ASSIGNMENT: In your copy, include every entry exactly as written but no pictures.

── GIVEN INFORMATION

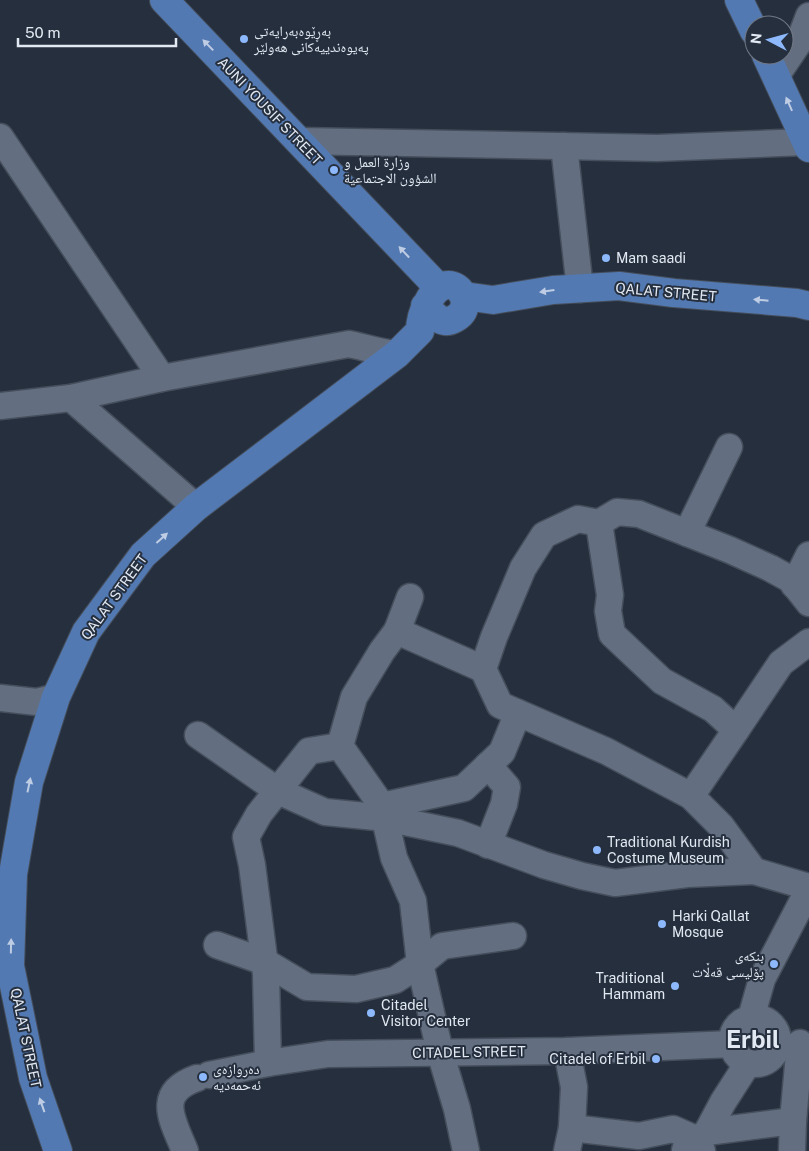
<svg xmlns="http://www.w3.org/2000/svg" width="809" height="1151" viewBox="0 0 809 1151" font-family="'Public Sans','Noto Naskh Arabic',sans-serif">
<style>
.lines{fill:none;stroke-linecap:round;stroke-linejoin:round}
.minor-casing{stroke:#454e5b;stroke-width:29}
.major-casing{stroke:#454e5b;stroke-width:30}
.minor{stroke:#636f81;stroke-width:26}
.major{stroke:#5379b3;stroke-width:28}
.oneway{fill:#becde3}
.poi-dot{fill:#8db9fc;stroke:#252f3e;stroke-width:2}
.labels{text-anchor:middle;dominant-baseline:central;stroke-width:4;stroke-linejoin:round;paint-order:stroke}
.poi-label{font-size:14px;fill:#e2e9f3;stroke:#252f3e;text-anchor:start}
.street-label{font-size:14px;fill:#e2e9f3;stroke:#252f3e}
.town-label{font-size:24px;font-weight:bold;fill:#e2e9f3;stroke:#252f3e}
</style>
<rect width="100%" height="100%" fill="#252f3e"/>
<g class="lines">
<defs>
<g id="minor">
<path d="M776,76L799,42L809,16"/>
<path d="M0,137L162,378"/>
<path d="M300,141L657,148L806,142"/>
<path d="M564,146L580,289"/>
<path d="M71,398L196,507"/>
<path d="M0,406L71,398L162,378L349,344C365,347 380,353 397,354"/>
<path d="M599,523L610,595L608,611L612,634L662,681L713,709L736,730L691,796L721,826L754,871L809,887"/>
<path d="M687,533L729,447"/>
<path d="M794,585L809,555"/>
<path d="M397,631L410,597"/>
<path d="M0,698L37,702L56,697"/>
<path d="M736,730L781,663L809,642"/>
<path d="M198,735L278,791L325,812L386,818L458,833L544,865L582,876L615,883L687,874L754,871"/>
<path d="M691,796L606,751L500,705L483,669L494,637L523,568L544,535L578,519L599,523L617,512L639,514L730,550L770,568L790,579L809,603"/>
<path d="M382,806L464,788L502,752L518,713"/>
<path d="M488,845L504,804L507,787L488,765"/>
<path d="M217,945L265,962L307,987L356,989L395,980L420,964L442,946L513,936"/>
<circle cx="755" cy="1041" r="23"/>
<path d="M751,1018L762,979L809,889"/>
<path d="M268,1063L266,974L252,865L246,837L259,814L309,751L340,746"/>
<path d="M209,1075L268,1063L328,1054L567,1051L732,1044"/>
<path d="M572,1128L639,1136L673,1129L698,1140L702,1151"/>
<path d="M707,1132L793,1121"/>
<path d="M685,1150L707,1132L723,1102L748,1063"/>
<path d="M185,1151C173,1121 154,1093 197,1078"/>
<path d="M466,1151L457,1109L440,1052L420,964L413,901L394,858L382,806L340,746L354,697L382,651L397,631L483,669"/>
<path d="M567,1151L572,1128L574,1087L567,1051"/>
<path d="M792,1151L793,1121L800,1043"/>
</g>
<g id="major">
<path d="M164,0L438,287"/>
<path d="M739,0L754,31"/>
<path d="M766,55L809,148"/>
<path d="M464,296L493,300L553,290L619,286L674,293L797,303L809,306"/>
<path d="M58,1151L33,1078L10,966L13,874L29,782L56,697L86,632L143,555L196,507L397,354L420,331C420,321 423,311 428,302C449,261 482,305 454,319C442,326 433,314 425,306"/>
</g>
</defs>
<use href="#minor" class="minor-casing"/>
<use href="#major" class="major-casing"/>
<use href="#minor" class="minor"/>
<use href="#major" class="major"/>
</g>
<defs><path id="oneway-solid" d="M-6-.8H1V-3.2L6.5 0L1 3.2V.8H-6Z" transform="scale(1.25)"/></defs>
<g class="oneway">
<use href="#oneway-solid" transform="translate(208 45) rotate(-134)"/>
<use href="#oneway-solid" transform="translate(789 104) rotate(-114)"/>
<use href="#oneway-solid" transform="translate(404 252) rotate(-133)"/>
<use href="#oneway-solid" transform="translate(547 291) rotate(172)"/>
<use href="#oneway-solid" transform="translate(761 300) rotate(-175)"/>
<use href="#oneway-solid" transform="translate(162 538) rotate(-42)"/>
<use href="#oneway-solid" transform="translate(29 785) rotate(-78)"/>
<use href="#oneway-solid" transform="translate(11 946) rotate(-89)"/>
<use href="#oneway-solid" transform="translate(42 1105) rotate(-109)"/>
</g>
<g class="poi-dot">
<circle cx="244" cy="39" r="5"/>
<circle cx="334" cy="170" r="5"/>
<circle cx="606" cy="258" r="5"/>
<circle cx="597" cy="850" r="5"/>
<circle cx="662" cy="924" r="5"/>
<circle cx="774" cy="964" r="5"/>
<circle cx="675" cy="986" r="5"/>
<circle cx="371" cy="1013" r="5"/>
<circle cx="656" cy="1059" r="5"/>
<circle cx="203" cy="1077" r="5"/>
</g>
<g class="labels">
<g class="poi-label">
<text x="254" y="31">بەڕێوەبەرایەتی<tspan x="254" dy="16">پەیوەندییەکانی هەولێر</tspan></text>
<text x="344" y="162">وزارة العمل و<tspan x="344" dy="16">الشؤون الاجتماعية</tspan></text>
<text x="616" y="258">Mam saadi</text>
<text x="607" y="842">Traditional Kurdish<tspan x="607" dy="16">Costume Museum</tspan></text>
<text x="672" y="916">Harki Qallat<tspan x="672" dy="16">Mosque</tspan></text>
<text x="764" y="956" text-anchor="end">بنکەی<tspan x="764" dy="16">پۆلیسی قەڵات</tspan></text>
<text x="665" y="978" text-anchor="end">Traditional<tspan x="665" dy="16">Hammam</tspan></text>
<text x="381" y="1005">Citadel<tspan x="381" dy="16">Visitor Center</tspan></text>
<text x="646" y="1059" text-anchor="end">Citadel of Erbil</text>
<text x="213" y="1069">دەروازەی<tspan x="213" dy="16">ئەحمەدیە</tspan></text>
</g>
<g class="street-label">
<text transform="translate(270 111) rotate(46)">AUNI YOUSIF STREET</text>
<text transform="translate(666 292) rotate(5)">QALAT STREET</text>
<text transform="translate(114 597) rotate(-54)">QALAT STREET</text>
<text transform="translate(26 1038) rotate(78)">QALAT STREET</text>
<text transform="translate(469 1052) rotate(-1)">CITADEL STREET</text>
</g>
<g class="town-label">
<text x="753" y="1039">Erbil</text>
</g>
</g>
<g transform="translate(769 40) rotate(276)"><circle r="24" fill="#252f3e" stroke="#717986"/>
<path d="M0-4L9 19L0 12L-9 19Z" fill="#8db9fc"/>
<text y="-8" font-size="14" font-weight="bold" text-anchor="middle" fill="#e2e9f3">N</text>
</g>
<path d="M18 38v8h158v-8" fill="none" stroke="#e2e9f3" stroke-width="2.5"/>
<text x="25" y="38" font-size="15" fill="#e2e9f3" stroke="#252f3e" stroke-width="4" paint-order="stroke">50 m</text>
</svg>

────

ANSWER SECTION:
<svg xmlns="http://www.w3.org/2000/svg" width="809" height="1151" viewBox="0 0 809 1151" font-family="'Public Sans','Noto Naskh Arabic',sans-serif">
<style>
.lines{fill:none;stroke-linecap:round;stroke-linejoin:round}
.minor-casing{stroke:#454e5b;stroke-width:29}
.major-casing{stroke:#454e5b;stroke-width:30}
.minor{stroke:#636f81;stroke-width:26}
.major{stroke:#5379b3;stroke-width:28}
.oneway{fill:#becde3}
.poi-dot{fill:#8db9fc;stroke:#252f3e;stroke-width:2}
.labels{text-anchor:middle;dominant-baseline:central;stroke-width:4;stroke-linejoin:round;paint-order:stroke}
.poi-label{font-size:14px;fill:#e2e9f3;stroke:#252f3e;text-anchor:start}
.street-label{font-size:14px;fill:#e2e9f3;stroke:#252f3e}
.town-label{font-size:24px;font-weight:bold;fill:#e2e9f3;stroke:#252f3e}
</style>
<rect width="100%" height="100%" fill="#252f3e"/>
<g class="lines">
<defs>
<g id="minor">
<path d="M776,76L799,42L809,16"/>
<path d="M0,137L162,378"/>
<path d="M300,141L657,148L806,142"/>
<path d="M564,146L580,289"/>
<path d="M71,398L196,507"/>
<path d="M0,406L71,398L162,378L349,344C365,347 380,353 397,354"/>
<path d="M599,523L610,595L608,611L612,634L662,681L713,709L736,730L691,796L721,826L754,871L809,887"/>
<path d="M687,533L729,447"/>
<path d="M794,585L809,555"/>
<path d="M397,631L410,597"/>
<path d="M0,698L37,702L56,697"/>
<path d="M736,730L781,663L809,642"/>
<path d="M198,735L278,791L325,812L386,818L458,833L544,865L582,876L615,883L687,874L754,871"/>
<path d="M691,796L606,751L500,705L483,669L494,637L523,568L544,535L578,519L599,523L617,512L639,514L730,550L770,568L790,579L809,603"/>
<path d="M382,806L464,788L502,752L518,713"/>
<path d="M488,845L504,804L507,787L488,765"/>
<path d="M217,945L265,962L307,987L356,989L395,980L420,964L442,946L513,936"/>
<circle cx="755" cy="1041" r="23"/>
<path d="M751,1018L762,979L809,889"/>
<path d="M268,1063L266,974L252,865L246,837L259,814L309,751L340,746"/>
<path d="M209,1075L268,1063L328,1054L567,1051L732,1044"/>
<path d="M572,1128L639,1136L673,1129L698,1140L702,1151"/>
<path d="M707,1132L793,1121"/>
<path d="M685,1150L707,1132L723,1102L748,1063"/>
<path d="M185,1151C173,1121 154,1093 197,1078"/>
<path d="M466,1151L457,1109L440,1052L420,964L413,901L394,858L382,806L340,746L354,697L382,651L397,631L483,669"/>
<path d="M567,1151L572,1128L574,1087L567,1051"/>
<path d="M792,1151L793,1121L800,1043"/>
</g>
<g id="major">
<path d="M164,0L438,287"/>
<path d="M739,0L754,31"/>
<path d="M766,55L809,148"/>
<path d="M464,296L493,300L553,290L619,286L674,293L797,303L809,306"/>
<path d="M58,1151L33,1078L10,966L13,874L29,782L56,697L86,632L143,555L196,507L397,354L420,331C420,321 423,311 428,302C449,261 482,305 454,319C442,326 433,314 425,306"/>
</g>
</defs>
<use href="#minor" class="minor-casing"/>
<use href="#major" class="major-casing"/>
<use href="#minor" class="minor"/>
<use href="#major" class="major"/>
</g>
<defs><path id="oneway-solid" d="M-6-.8H1V-3.2L6.5 0L1 3.2V.8H-6Z" transform="scale(1.25)"/></defs>
<g class="oneway">
<use href="#oneway-solid" transform="translate(208 45) rotate(-134)"/>
<use href="#oneway-solid" transform="translate(789 104) rotate(-114)"/>
<use href="#oneway-solid" transform="translate(404 252) rotate(-133)"/>
<use href="#oneway-solid" transform="translate(547 291) rotate(172)"/>
<use href="#oneway-solid" transform="translate(761 300) rotate(-175)"/>
<use href="#oneway-solid" transform="translate(162 538) rotate(-42)"/>
<use href="#oneway-solid" transform="translate(29 785) rotate(-78)"/>
<use href="#oneway-solid" transform="translate(11 946) rotate(-89)"/>
<use href="#oneway-solid" transform="translate(42 1105) rotate(-109)"/>
</g>
<g class="poi-dot">
<circle cx="244" cy="39" r="5"/>
<circle cx="334" cy="170" r="5"/>
<circle cx="606" cy="258" r="5"/>
<circle cx="597" cy="850" r="5"/>
<circle cx="662" cy="924" r="5"/>
<circle cx="774" cy="964" r="5"/>
<circle cx="675" cy="986" r="5"/>
<circle cx="371" cy="1013" r="5"/>
<circle cx="656" cy="1059" r="5"/>
<circle cx="203" cy="1077" r="5"/>
</g>
<g class="labels">
<g class="poi-label">
<text x="254" y="31">بەڕێوەبەرایەتی<tspan x="254" dy="16">پەیوەندییەکانی هەولێر</tspan></text>
<text x="344" y="162">وزارة العمل و<tspan x="344" dy="16">الشؤون الاجتماعية</tspan></text>
<text x="616" y="258">Mam saadi</text>
<text x="607" y="842">Traditional Kurdish<tspan x="607" dy="16">Costume Museum</tspan></text>
<text x="672" y="916">Harki Qallat<tspan x="672" dy="16">Mosque</tspan></text>
<text x="764" y="956" text-anchor="end">بنکەی<tspan x="764" dy="16">پۆلیسی قەڵات</tspan></text>
<text x="665" y="978" text-anchor="end">Traditional<tspan x="665" dy="16">Hammam</tspan></text>
<text x="381" y="1005">Citadel<tspan x="381" dy="16">Visitor Center</tspan></text>
<text x="646" y="1059" text-anchor="end">Citadel of Erbil</text>
<text x="213" y="1069">دەروازەی<tspan x="213" dy="16">ئەحمەدیە</tspan></text>
</g>
<g class="street-label">
<text transform="translate(270 111) rotate(46)">AUNI YOUSIF STREET</text>
<text transform="translate(666 292) rotate(5)">QALAT STREET</text>
<text transform="translate(114 597) rotate(-54)">QALAT STREET</text>
<text transform="translate(26 1038) rotate(78)">QALAT STREET</text>
<text transform="translate(469 1052) rotate(-1)">CITADEL STREET</text>
</g>
<g class="town-label">
<text x="753" y="1039">Erbil</text>
</g>
</g>
<g transform="translate(769 40) rotate(276)"><circle r="24" fill="#252f3e" stroke="#717986"/>
<path d="M0-4L9 19L0 12L-9 19Z" fill="#8db9fc"/>
<text y="-8" font-size="14" font-weight="bold" text-anchor="middle" fill="#e2e9f3">N</text>
</g>
<path d="M18 38v8h158v-8" fill="none" stroke="#e2e9f3" stroke-width="2.5"/>
<text x="25" y="38" font-size="15" fill="#e2e9f3" stroke="#252f3e" stroke-width="4" paint-order="stroke">50 m</text>
</svg>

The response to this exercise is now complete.